El proyecto de la Nueva Mayoría tiene un carácter claramente reaccionario. Para ellos, la vieja Concertación fue la adaptación burguesa a un sistema pura y simplemente capitalista, que además fue heredado de un gobierno militar. La NM busca ir hacia atrás, beber de las aguas cristalinas de los movimientos de fines de los 60 y comienzos de los 70, aunque con medios democráticos y sin la glorificación de la violencia, que fue una de las notas de la izquierda de entonces.
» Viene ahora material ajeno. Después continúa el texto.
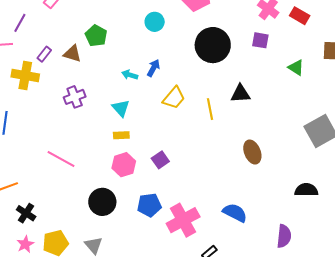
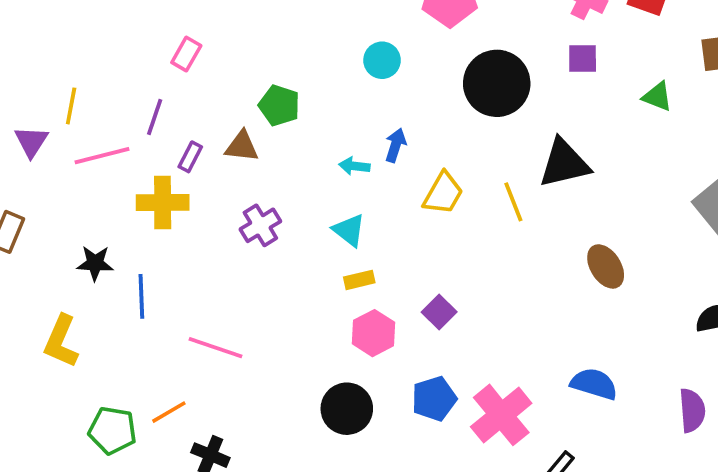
purple line: (20, 23) -> (155, 117), moved
black triangle: (241, 94) -> (564, 163), size x1.4
pink line: (61, 159) -> (215, 348), moved

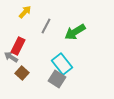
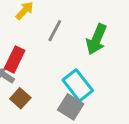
green arrow: (75, 32) -> (96, 39), turned -35

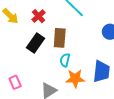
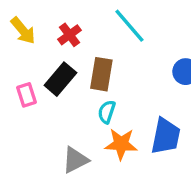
pink rectangle: (15, 82) -> (26, 95), moved

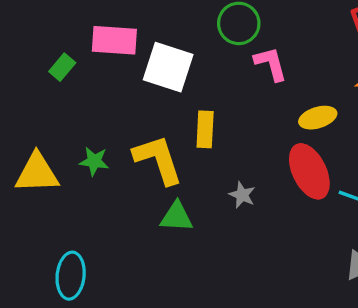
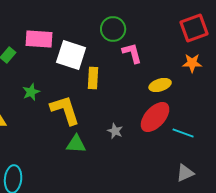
yellow rectangle: (205, 129) -> (93, 78), moved
green star: (94, 161) -> (31, 92), moved, turned -30
red ellipse: (309, 171) -> (155, 117), turned 68

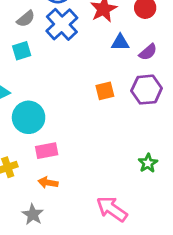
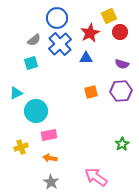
blue triangle: (120, 42) -> (86, 58), moved
purple semicircle: (148, 52) -> (122, 64), turned 56
gray star: (33, 214) -> (51, 182), moved

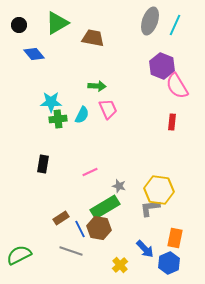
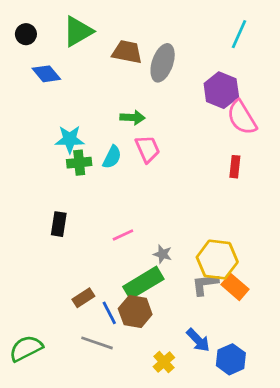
gray ellipse: (150, 21) -> (163, 63), moved
orange rectangle: (175, 238) -> (235, 287), moved, turned -60

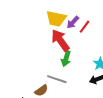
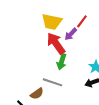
purple arrow: (73, 22) -> (71, 34), moved
red line: (85, 27) -> (82, 21), moved

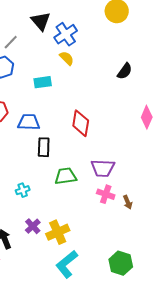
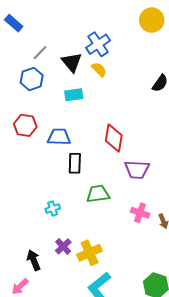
black triangle: (41, 21) -> (72, 62), moved
purple trapezoid: (103, 168) -> (137, 170), moved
En este proyecto refundacional y sesentero resultaba fundamental partir por el origen de todo, la educación, pues en las aulas se originan las desigualdades que luego terminan marcando a la sociedad. Y el símbolo elegido para mostrar esa pasión igualitaria fue la gratuidad universal. La derecha, como siempre, sacó calculadora, y mostró que era una política económicamente absurda y socialmente regresiva. No se dio cuenta de que la gratuidad y la reforma de la educación no se hacen por razones económicas, y ni siquiera por causas pedagógicas. Pero no se trata, en el proyecto de la Nueva Mayoría, de transformar cuanto antes a Chile en un país desarrollado (meta del gobierno de Piñera) o de hacer de los chilenos personas más cultas (meta que a nadie parece importarle), sino de alcanzar una sociedad donde no haya ninguna huella de mercado en la educación. La gratuidad es el símbolo de una sociedad completamente distinta y, como tal, se espera que no quede sujeto a pedestres intereses monetarios.
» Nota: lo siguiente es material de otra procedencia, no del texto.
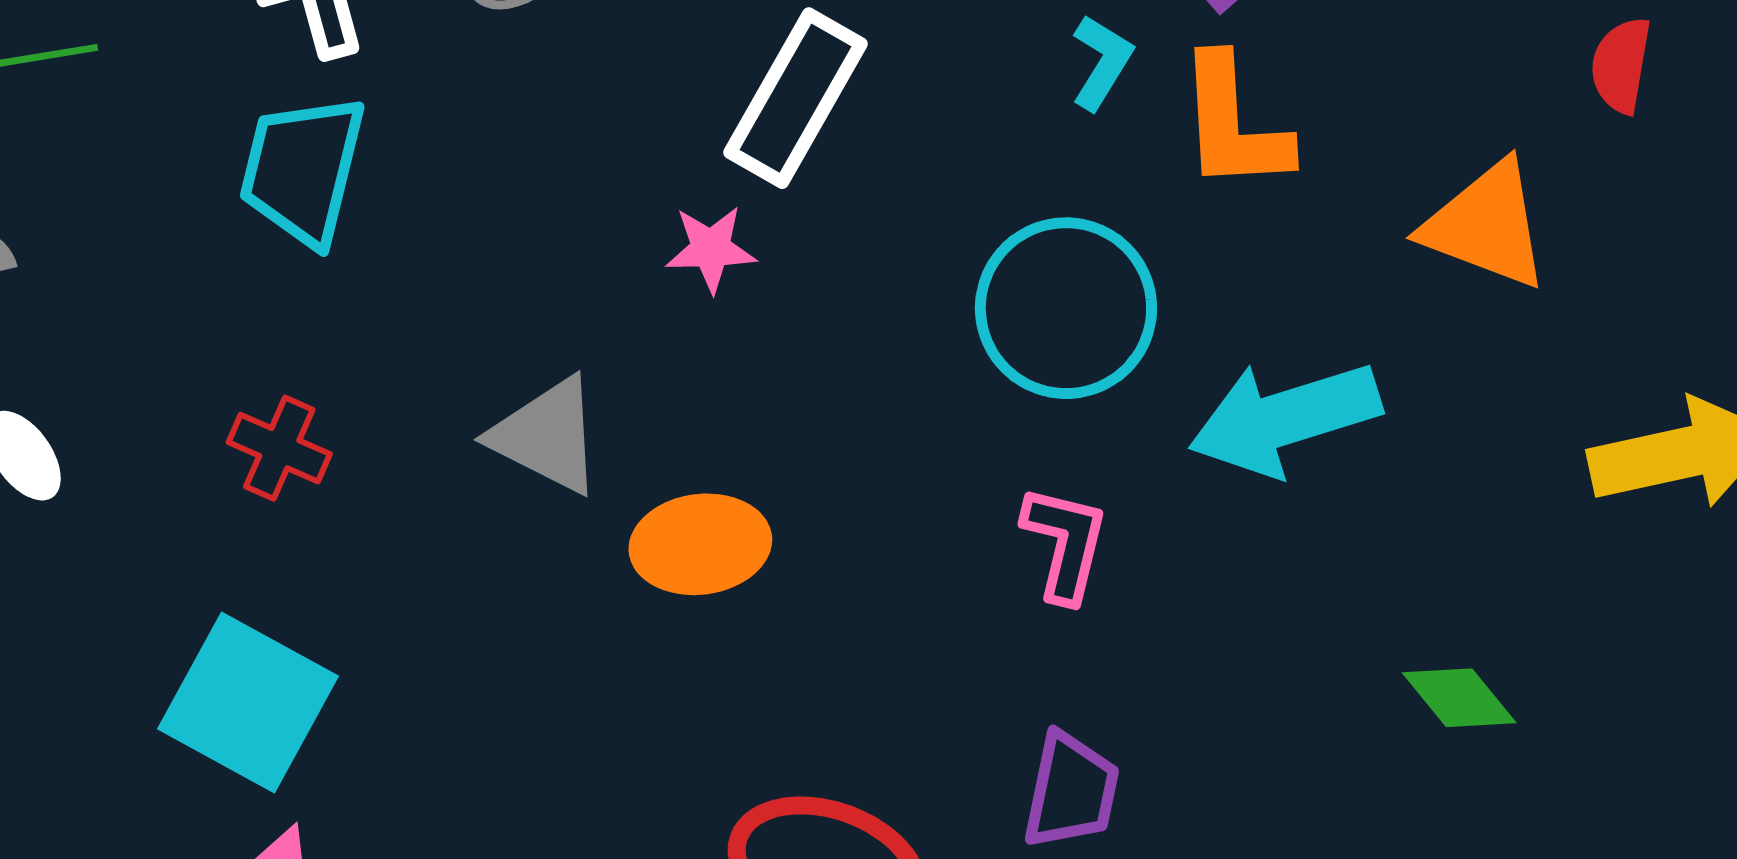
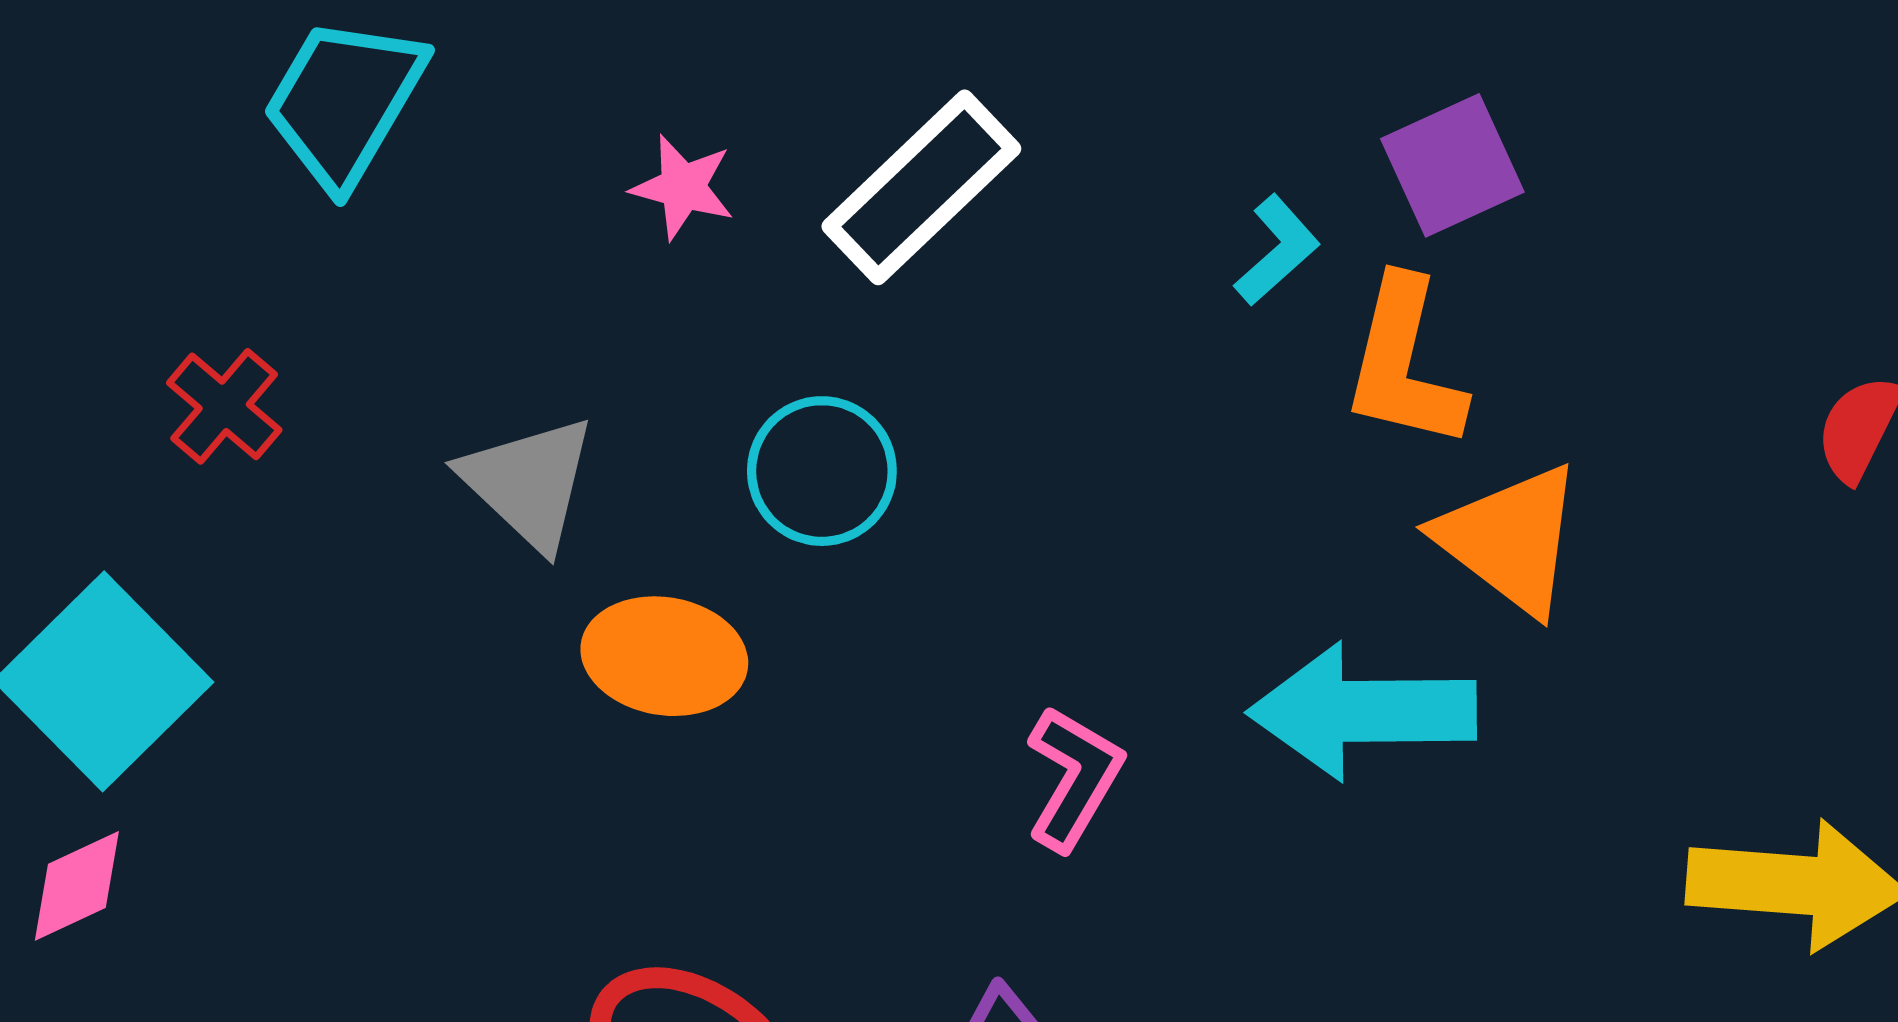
orange triangle: (1486, 225) -> (1510, 539), moved
pink star: (711, 249) -> (683, 187), moved
cyan circle: (1066, 308) -> (822, 471), moved, size x0.7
El problema para Bachelet es el porfiado principio de realidad. En los últimos meses ha experimentado que casi nada le resulta o, como dice ella, que "cada día puede ser peor". Esto vale para muchas cosas, pero especialmente para la educación. Las idas y venidas de las propuestas ministeriales no son una muestra de la ineptitud de ciertos funcionarios, sino simplemente de la imposibilidad de cuadrar el círculo en un país del tercer mundo al que le han hecho creer que, en pocos días, se transformará en Finlandia.
Bachelet no hizo todas esas promesas porque quisiera engañar a los chilenos para llegar al poder. La última elección estaba ganada desde el día en que aterrizó en Pudahuel. Ella anunció ese futuro porque creía firmemente que era bueno y posible. La Bachelet que vemos en estos días es simplemente una persona desconcertada que ve que la ilusión de su vida, aquello que explica que haya sacrificado una posición cómoda y lucida en Nueva York para venirse a Chile, el sueño que funda todo su actuar, se está viniendo abajo a pedazos. Y no por unos militares que bombardean La Moneda, como le sucedió en su juventud, sino porque los hechos son tan porfiados que, una vez más, se niegan a ser domesticados por la izquierda.
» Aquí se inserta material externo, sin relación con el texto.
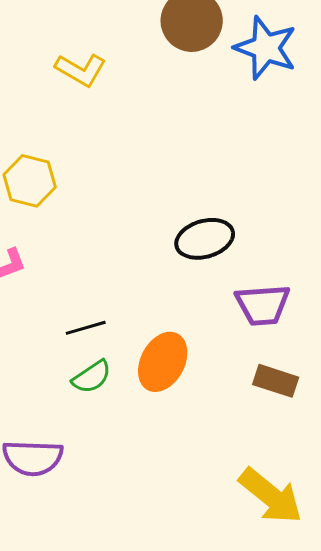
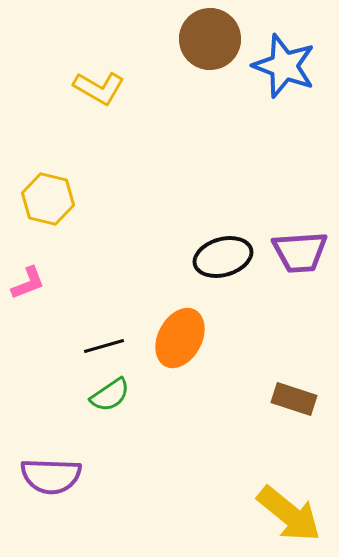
purple trapezoid: (263, 305) -> (300, 252), moved
orange ellipse: (163, 362) -> (180, 338), moved

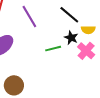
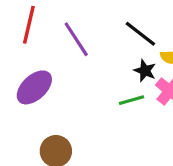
green line: (53, 49) -> (131, 100), moved

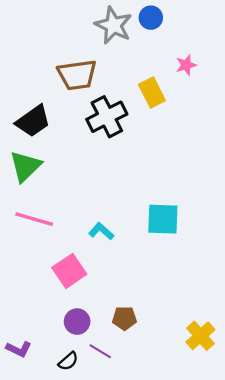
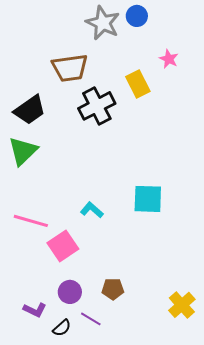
pink star: (186, 65) -> (169, 59), turned -30
pink line: (34, 219) -> (31, 221), moved
purple L-shape: (19, 349) -> (35, 310), moved

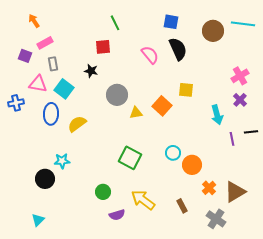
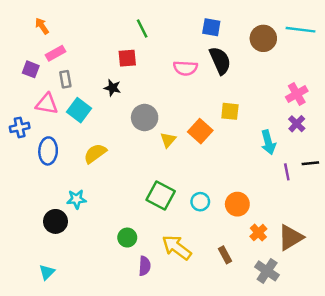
pink semicircle: (150, 55) -> (185, 68), turned 132
yellow triangle: (136, 113) -> (168, 140), turned -40
blue ellipse: (51, 114) -> (48, 151), moved
cyan circle: (173, 153) -> (200, 202), moved
purple semicircle: (117, 215) -> (145, 266), turned -70

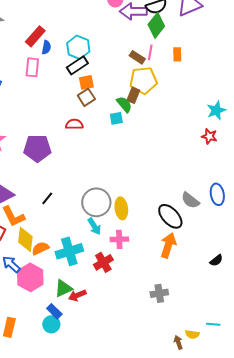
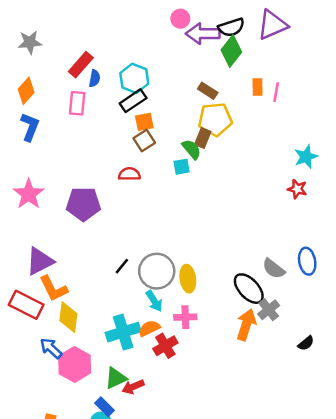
pink line: (150, 52) -> (276, 92), moved
black line: (47, 198) -> (122, 266), moved
orange semicircle: (40, 248) -> (149, 328), moved
gray cross: (159, 293) -> (269, 310), moved, turned -30

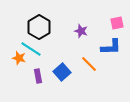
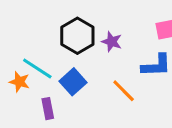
black hexagon: (39, 27) -> (77, 36), moved
blue square: (62, 72) -> (73, 82), moved

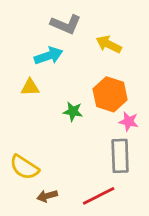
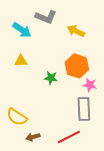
cyan arrow: (49, 56) -> (22, 30), moved, turned 54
Ante tamaña frustración, Bachelet solo tiene tres caminos: el primero, pinchar la burbuja de la Nueva Mayoría y volver al estilo de la vieja Concertación. Eso sería hacerse la más profunda de las violencias, y parece poco probable que lo haga. El segundo, apretar el acelerador, exacerbar el conflicto y llenar el país de odio, para que de esa manera pase inadvertido su propio fracaso. Pero Bachelet, aunque equivocada, es patriota y demasiado buena persona como para utilizar métodos propios del kirchnerismo, y no parece que vaya a seguir por allí. La tercera es elegir la ambigüedad, mantener las señales confusas y dar a los chilenos una de cal y otra de arena, hasta que lleguemos al 11 de marzo de 2018. Es decir, lograr que el país no se hunda (para eso tiene a Valdés), pero seguir hasta el final en su empeño y tratar de pasar a la historia como la figura que dejó instalada en Chile la agenda social del siglo XXI. A juzgar por su último discurso, esa es la ruta que Michelle Bachelet ha elegido. No es buena para el país, pero guarda continuidad con una épica de izquierda que la Concertación había abandonado.